We'll inspect the fist few prediction rows to see what the model is doing.

In [None]:
preds_df = predict_unlabeled_tensors(
    model=model,
    unlabeled_tensors=unlabeled_tensors,
    cfg=cfg,
    id_to_label=id_to_label,
)

print("✅ Inference complete.")
print(f"Number of predictions: {len(preds_df)}")

print("\nFirst 5 prediction rows:")
display(preds_df.head())


### Step 6 - Merge Predictions Back Onto the Original Rows


The `preds_df` we just created only contains prediction-related columns.

To make the results more useful, we merge predictions with the original data, so each row has:
- The original input columns (e.g., `wbs_name`, `wbs_title_hierarchy`, `keyword`, etc.).
- `pred_label_id` - numeric class ID.
- `pred_label` - human-readable label.
- `pred_confidence` - the model's confidence.

This way you can filter, sort, and analyze results easily.

In [None]:
merged_df = merge_unlabeled_with_predictions(
    raw_df=unlabeled_df,
    preds_df=preds_df,
)

print("✅ Merged original data with predictions.")
print(f"Merged shape: {merged_df.shape[0]} rows × {merged_df.shape[1]} columns")

print("\nFirst 5 rows of merged data:")
display(merged_df.head())


### Step 7 - Inspect Prediction Stats, Split for Human Review and Export to SQL

Finally, we save the merged predictions to disk:
Finally, we split the predictions into two tables and load to SQL
- Table one: predictions written directly into SQL as "machine_approved."
- Table two: predicitons written to a staging table to await "human-in-the-loop" review. 

We also:
- Append
- Reload the predictions for a quick sanity check. 
- Show the distrubution of predicted labels. 

In [None]:
output_csv_path = export_unlabeled_predictions_csv(
    merged_df=merged_df,
    cfg=cfg,
    filename="unlabeled_predictions.csv",
)

machine_verified_df, for_human_review_df = split_for_review(
    merged_df=merged_df,
    conf_col="pred_confidence", 
    threshold=0.9)

# Push Machine Verified DataFrame to PostgreSQL
machine_verified_df.to_sql(
    name=machine_approved_table,
    con=engine,
    schema="silver",            # or your schema name
    if_exists="fail",           # options: 'fail', 'replace', 'append'
    index=False                 # don't write DataFrame index as a column
)
print("✅ Machine Verified Predictions exported to PostgreSQL:")
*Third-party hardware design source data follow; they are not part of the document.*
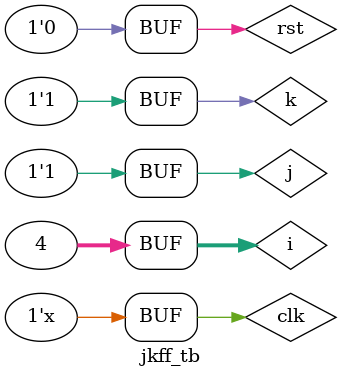
<source format=v>
module jkff(j,k,clk,rst,q,q_bar);
  input j,k,rst,clk;
  output reg q,q_bar;
  always @(posedge clk,posedge rst)
  begin
    if(rst)
      begin q=0;q_bar=1; end
    else
      begin
        case({j,k})
          2'b00: begin q=q;q_bar=q_bar; end
          2'b01: begin q=0;q_bar=1; end
          2'b10: begin q=1;q_bar=0; end
          2'b11: begin q=q_bar;q_bar=~q; end
        endcase
      end
  end
endmodule

module jkff_tb;
  reg j,k,clk,rst;
  wire q,q_bar;
  integer i;
  jkff JK(j,k,clk,rst,q,q_bar);
  
  always
  #5 clk=~clk;
  
  initial
  begin
    j=0;k=0;rst=1;clk=0;#10;
    for(i=2'b0;i<4;i=i+1)
    begin
      rst=0;
      {j,k}=i;#10;
    end
  end
endmodule
</source>
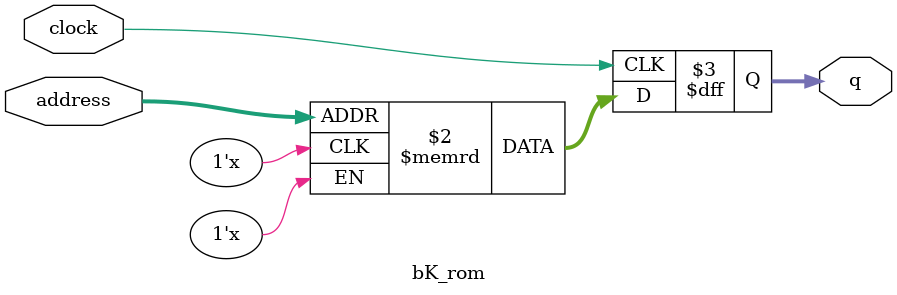
<source format=sv>
module bK_rom (
	input logic clock,
	input logic [11:0] address,
	output logic [3:0] q
);

logic [3:0] memory [0:3599] /* synthesis ram_init_file = "./bK/bK.COE" */;

always_ff @ (posedge clock) begin
	q <= memory[address];
end

endmodule

</source>
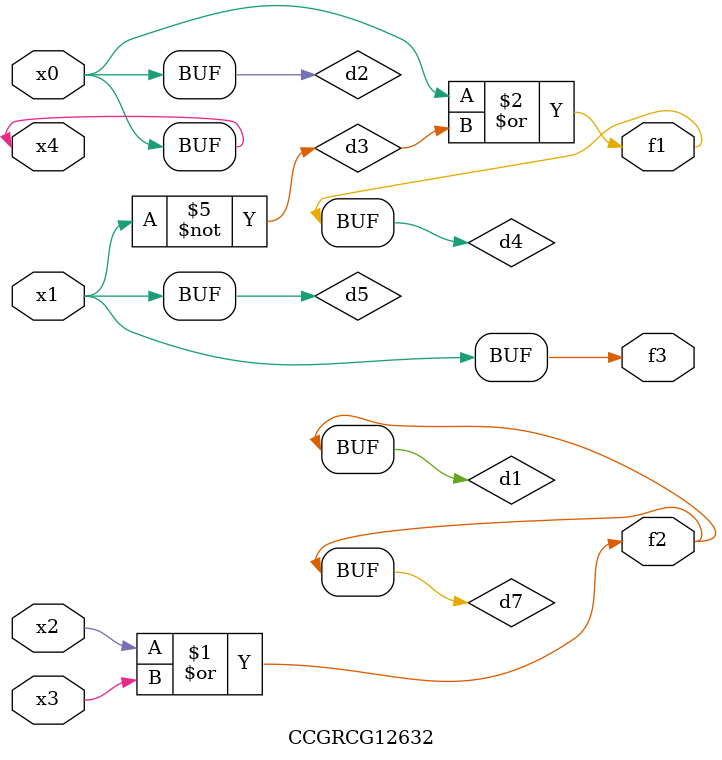
<source format=v>
module CCGRCG12632(
	input x0, x1, x2, x3, x4,
	output f1, f2, f3
);

	wire d1, d2, d3, d4, d5, d6, d7;

	or (d1, x2, x3);
	buf (d2, x0, x4);
	not (d3, x1);
	or (d4, d2, d3);
	not (d5, d3);
	nand (d6, d1, d3);
	or (d7, d1);
	assign f1 = d4;
	assign f2 = d7;
	assign f3 = d5;
endmodule

</source>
# Push Machine Verified DataFrame to PostgreSQL
for_human_review_df.to_sql(
    name=human_review_table,
    con=engine,
    schema="change",            # or your schema name
    if_exists="fail",           # options: 'fail', 'replace', 'append'
    index=False                 # don't write DataFrame index as a column
)
print("✅ Human Review Predictions exported to PostgreSQL:")

# Optional: reload to sanity-check
with engine.connect() as conn:
    loaded_preds = pd.read_sql("SELECT * From silver." + machine_approved_table, conn)
loaded_preds = pd.read_csv(output_csv_path)
print(f"\nReloaded {len(loaded_preds)} rows from Machine Verified predictions.")
print("Columns:", loaded_preds.columns.tolist())

print("\nFirst 5 rows of Machine Verified predictions:")
display(loaded_preds.head())

print("\nPredicted Machine Verified distribution:")
display(loaded_preds["pred_label"].value_counts())

with engine.connect() as conn:
    loaded_preds = pd.read_sql("SELECT * From silver." + machine_approved_table, conn)
loaded_preds = pd.read_csv(output_csv_path)
print(f"\nReloaded {len(loaded_preds)} rows from Human Review predictions.")
print("Columns:", loaded_preds.columns.tolist())

print("\nFirst 5 rows of Human Review predictions:")
display(loaded_preds.head())

print("\nPredicted Human Review distribution:")
display(loaded_preds["pred_label"].value_counts())